**What you need to do**
Reproduce every line of the listing below word for word, keeping the original languages, line breaks, and order.

-*-*-

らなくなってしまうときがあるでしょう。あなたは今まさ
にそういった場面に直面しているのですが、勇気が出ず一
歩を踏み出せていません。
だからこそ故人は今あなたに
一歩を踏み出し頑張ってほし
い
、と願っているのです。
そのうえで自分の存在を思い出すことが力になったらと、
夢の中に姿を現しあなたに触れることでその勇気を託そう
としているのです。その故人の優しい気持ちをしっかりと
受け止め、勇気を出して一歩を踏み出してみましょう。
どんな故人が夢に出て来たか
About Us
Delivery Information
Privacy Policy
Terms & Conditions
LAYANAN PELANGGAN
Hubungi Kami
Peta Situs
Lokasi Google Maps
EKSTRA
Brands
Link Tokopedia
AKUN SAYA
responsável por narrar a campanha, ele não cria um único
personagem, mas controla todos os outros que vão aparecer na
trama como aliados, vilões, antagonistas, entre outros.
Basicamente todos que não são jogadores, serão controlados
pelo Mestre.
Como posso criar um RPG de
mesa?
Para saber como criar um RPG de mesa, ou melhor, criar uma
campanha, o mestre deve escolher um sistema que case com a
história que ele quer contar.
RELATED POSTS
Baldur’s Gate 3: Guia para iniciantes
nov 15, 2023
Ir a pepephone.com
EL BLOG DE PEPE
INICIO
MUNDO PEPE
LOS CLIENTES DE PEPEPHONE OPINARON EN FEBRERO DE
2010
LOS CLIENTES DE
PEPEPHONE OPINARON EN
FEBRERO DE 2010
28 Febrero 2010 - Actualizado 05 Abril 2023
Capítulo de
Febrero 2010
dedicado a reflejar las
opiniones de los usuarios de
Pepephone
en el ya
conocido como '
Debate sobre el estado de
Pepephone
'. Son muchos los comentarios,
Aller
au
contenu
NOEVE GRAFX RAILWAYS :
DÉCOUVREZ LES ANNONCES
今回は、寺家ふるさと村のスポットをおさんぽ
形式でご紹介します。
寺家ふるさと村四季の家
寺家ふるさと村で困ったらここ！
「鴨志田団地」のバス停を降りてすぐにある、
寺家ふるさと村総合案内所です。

-*-*-

**Solution for this task**
らなくなってしまうときがあるでしょう。あなたは今まさ
にそういった場面に直面しているのですが、勇気が出ず一
歩を踏み出せていません。
だからこそ故人は今あなたに
一歩を踏み出し頑張ってほし
い
、と願っているのです。
そのうえで自分の存在を思い出すことが力になったらと、
夢の中に姿を現しあなたに触れることでその勇気を託そう
としているのです。その故人の優しい気持ちをしっかりと
受け止め、勇気を出して一歩を踏み出してみましょう。
どんな故人が夢に出て来たか
About Us
Delivery Information
Privacy Policy
Terms & Conditions
LAYANAN PELANGGAN
Hubungi Kami
Peta Situs
Lokasi Google Maps
EKSTRA
Brands
Link Tokopedia
AKUN SAYA
responsável por narrar a campanha, ele não cria um único
personagem, mas controla todos os outros que vão aparecer na
trama como aliados, vilões, antagonistas, entre outros.
Basicamente todos que não são jogadores, serão controlados
pelo Mestre.
Como posso criar um RPG de
mesa?
Para saber como criar um RPG de mesa, ou melhor, criar uma
campanha, o mestre deve escolher um sistema que case com a
história que ele quer contar.
RELATED POSTS
Baldur’s Gate 3: Guia para iniciantes
nov 15, 2023
Ir a pepephone.com
EL BLOG DE PEPE
INICIO
MUNDO PEPE
LOS CLIENTES DE PEPEPHONE OPINARON EN FEBRERO DE
2010
LOS CLIENTES DE
PEPEPHONE OPINARON EN
FEBRERO DE 2010
28 Febrero 2010 - Actualizado 05 Abril 2023
Capítulo de
Febrero 2010
dedicado a reflejar las
opiniones de los usuarios de
Pepephone
en el ya
conocido como '
Debate sobre el estado de
Pepephone
'. Son muchos los comentarios,
Aller
au
contenu
NOEVE GRAFX RAILWAYS :
DÉCOUVREZ LES ANNONCES
今回は、寺家ふるさと村のスポットをおさんぽ
形式でご紹介します。
寺家ふるさと村四季の家
寺家ふるさと村で困ったらここ！
「鴨志田団地」のバス停を降りてすぐにある、
寺家ふるさと村総合案内所です。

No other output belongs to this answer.